Science 2.0 - Evolving the Scientific Method in the Age of AI

PACM Colloquium
Oct 6, 2025
4:30 - 5:30 pm
214 Fine Hall

JOINT PACM / CSML Colloquium

Abstract: 

The scientific method has driven humanity's intellectual advancement for centuries. Yet growing concerns about scientific stagnation demand fundamental reexamination of its foundations. The emergence of large-scale AI systems (statistical, generative, and symbolic) presents both unprecedented opportunity and necessity to reconceptualize scientific discovery itself. 

Historically, scientific models emerged through manual, first-principles deductive approaches that yielded interpretable symbolic frameworks with remarkable universality despite limited data. While time-consuming and expertise-dependent, these methods contrast sharply with modern data-driven techniques that enable rapid automated development but often produce non-interpretable models requiring extensive training data with poor out-of-distribution generalization. 
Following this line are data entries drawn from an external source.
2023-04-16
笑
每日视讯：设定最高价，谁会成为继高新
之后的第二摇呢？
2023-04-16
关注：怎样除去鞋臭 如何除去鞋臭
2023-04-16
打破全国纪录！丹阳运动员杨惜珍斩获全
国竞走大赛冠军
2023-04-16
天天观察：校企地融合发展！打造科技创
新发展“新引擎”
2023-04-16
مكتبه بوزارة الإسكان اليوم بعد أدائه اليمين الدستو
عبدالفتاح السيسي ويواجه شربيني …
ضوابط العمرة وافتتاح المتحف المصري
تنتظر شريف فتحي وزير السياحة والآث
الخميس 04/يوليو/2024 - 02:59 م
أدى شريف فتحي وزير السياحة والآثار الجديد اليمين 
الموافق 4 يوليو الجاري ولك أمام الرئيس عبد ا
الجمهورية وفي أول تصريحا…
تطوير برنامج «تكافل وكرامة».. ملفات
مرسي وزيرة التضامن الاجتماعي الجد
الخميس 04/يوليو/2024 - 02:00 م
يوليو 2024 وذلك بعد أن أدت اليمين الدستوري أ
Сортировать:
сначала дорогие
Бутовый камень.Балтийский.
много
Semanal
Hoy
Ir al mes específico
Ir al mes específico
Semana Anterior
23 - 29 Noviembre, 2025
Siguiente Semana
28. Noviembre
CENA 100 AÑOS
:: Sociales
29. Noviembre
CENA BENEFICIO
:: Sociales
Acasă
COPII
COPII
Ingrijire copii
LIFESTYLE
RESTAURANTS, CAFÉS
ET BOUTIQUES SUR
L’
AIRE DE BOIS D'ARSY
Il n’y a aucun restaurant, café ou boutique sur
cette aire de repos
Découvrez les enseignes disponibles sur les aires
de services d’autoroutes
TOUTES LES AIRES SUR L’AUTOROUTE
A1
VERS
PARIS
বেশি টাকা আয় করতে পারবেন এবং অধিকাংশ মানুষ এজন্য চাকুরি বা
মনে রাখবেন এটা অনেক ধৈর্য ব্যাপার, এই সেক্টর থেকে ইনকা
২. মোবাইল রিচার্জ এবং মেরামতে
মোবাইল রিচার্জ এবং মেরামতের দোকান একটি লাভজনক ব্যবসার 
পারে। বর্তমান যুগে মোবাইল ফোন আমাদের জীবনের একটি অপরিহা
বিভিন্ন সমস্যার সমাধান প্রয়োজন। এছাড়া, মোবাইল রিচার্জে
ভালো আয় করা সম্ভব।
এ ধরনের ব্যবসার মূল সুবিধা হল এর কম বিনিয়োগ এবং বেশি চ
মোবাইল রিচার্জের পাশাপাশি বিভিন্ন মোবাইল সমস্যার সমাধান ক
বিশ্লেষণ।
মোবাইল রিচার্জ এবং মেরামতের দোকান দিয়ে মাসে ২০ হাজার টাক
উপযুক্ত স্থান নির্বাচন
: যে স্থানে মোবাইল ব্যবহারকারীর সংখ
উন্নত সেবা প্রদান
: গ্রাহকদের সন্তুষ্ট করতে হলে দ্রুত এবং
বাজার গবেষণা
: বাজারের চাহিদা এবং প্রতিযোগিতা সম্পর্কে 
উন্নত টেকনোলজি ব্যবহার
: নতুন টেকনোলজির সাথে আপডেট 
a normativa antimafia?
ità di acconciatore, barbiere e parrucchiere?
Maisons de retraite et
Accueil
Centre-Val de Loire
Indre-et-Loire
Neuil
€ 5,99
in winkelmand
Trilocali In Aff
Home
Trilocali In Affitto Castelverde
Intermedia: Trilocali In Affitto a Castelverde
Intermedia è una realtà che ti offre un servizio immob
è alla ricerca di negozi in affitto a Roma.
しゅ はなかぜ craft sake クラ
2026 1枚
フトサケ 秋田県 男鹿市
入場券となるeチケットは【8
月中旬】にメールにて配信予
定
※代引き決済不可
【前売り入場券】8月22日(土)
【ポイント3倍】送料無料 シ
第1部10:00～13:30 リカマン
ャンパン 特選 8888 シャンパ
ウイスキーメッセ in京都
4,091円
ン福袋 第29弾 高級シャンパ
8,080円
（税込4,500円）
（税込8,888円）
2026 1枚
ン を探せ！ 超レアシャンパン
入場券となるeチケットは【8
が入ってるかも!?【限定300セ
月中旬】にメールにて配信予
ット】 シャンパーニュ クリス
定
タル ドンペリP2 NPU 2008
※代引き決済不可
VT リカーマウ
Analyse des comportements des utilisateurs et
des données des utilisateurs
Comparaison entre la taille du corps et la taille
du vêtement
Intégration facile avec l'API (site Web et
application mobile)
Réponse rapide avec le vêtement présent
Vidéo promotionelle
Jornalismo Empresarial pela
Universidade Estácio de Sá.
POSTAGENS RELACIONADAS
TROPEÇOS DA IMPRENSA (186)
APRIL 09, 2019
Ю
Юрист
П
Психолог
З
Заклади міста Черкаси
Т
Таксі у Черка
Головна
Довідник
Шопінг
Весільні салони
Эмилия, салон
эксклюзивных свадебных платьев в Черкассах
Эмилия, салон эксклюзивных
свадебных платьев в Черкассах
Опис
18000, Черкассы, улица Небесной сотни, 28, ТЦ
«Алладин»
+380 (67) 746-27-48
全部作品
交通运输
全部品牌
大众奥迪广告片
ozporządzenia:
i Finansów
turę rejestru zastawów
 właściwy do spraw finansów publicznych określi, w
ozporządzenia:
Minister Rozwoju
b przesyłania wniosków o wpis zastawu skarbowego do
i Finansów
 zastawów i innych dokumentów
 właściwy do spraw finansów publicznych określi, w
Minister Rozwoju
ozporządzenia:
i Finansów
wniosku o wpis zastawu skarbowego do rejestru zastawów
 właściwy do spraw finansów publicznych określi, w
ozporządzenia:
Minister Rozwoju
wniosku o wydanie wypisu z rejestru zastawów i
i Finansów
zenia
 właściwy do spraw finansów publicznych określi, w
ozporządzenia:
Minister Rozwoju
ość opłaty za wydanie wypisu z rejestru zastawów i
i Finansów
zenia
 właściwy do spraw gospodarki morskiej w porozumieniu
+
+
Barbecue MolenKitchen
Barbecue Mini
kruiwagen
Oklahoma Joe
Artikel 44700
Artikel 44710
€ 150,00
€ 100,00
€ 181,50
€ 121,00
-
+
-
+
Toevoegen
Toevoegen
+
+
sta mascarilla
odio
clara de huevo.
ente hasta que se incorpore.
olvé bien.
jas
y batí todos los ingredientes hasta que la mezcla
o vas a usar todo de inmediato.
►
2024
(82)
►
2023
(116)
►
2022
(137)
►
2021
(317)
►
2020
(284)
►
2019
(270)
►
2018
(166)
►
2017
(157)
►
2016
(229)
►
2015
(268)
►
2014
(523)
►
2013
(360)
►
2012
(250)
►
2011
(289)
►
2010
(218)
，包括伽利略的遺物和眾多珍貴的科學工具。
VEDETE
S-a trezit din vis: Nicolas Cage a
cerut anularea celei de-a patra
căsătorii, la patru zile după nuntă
This lecture explores emerging approaches to mathematical model discovery that transcend this historical divide by connecting inductive, data-driven techniques with deductive, knowledge-based reasoning. We highlight two hybrid frameworks: AI-Descartes, a generator-verifier paradigm that couples hypothesis induction with deductive formal validation against background theory, and AI-Hilbert, which unifies hypothesis generation and testing into a single process. We also introduce an algebraic-geometric perspective on model discovery and discuss AI-Noether, a framework for revising background theory itself via abductive reasoning. 

Ultimately, we advocate for a conceptual evolution of the scientific method, beyond mere automation, toward deeper integration of AI in the pursuit of interpretable, generalizable models.